With that happy thought, he turned back. You’re worrying, not thinking. He could use some time with the finger snakes.
* * *
Rich garden smells slapped him in the face. He looked around him, seeing miniature sheep and full-sized pigs and chickens, clucking and grunting—and no finger snakes. Their tunnel was big enough, he could peer into it … but he went to the screens. If they weren’t in the tunnel, he’d still find them easily enough.
Now, what had the finger snakes left on-screen? They’d been watching the Bowl slide past, even as he had. No, they hadn’t: this view was following a cityscape as it rolled below SunSeeker. If Redwing understood rightly, that was a Sil city, newly rebuilt after an attack from the Folk. It looked quite strange. Streets and peaks like hieroglyphs, or wispy Arab writing.
He jumped when a flat head poked his elbow. “This they did hide,” said—Shtirk? Marked near the tail with a bent black hourglass. “Hide no more. A great shame.”
“Wait. Is this writing? So big?”
Its voice had a sliding, flat tone, faint. “Can see such writing from everywhere on the Bowl. This says the Bird Folk stamped their own world flat. A mistake in steering ended their bloodline. This was in a message … a message from the stars. Captain, yes please, how does a star send a message?”
Redwing dithered for a moment about how much to reveal; but he wanted to know what Shtirk knew. “You know what a star is? It’s like your sun, that sun, but much farther away. Stars have worlds, not Bowls but spinning balls. We have a message from one of those, from Glory. We haven’t been able to read it all, and it’s still coming in.”
“The Sil read,” Shtirk said. “Your bandits learn find the message from you, the Sil from them, then the Sil read. Now they tell us. Thisther goes to tell you all in command deck. Is it true? Bird Folk did smash their own world?”
Redwing laughed. “And they think they’re the Lords of Creation! Yeah, I believe it. I’ll put it to the others, and we’ll look through the message from Glory.
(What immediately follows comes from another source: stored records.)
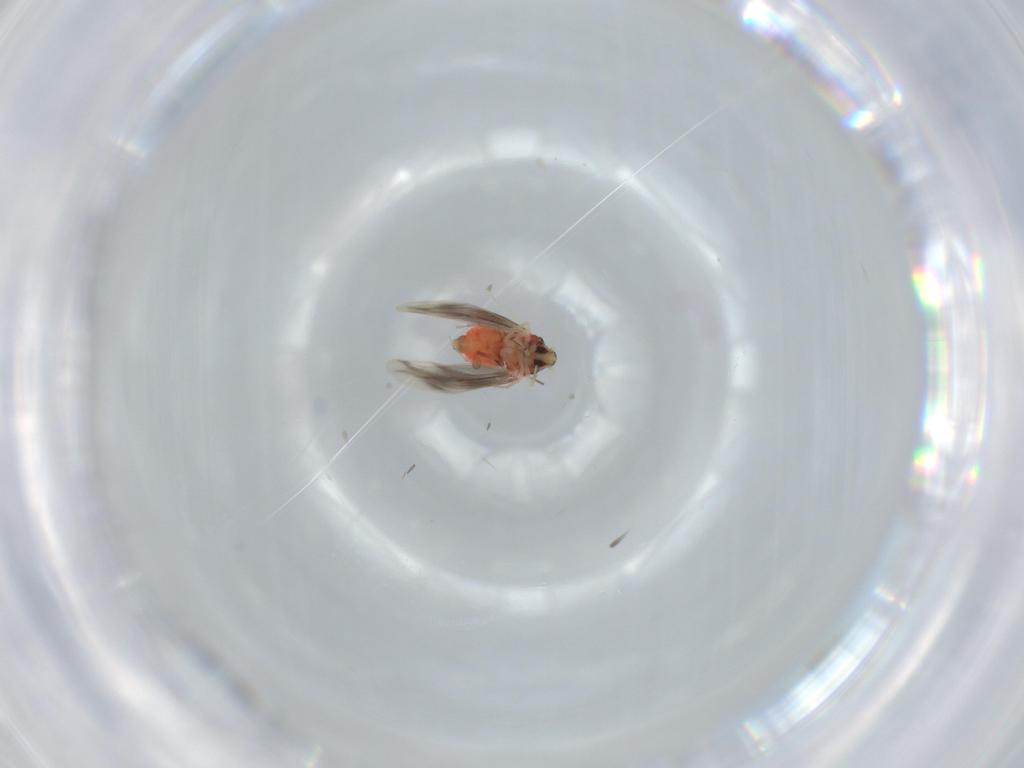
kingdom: Animalia
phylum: Arthropoda
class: Insecta
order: Hemiptera
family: Aleyrodidae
But I believe it.”
* * *
Fred Ojama and a giant snake were hard at work at the control screens when Redwing found them. Thisther’s head and the fingernails on its tiny quick tail were close up against the controls, typing. Fred was saying, “Yup, yup, yup…”
“Fred?”
“Sir.” Fred didn’t turn. “If you’ll look past me … see the starscape? And the blue dot? The dot is the Bowl. The stars move, too. I’ve run this twice already. The Bowl left Sol system in Jurassic times, then tootled around to several other stars—not moving as fast as it does now. Then they came back between the Cretaceous and Tertiary. If the times hold, then the mass of the Bowl ruined some comet orbits that second time, and that was it.”
“It?”
“The timeline checks. They caused the Dinosaur Killer impact.”
Thisther said, “Great shame. They hid this for lifetimes of worlds.”
“My God,” Redwing said.
Thisther said in his quiet way, “But no more. All will know. They killed their own genetic line. Sil will tell all.”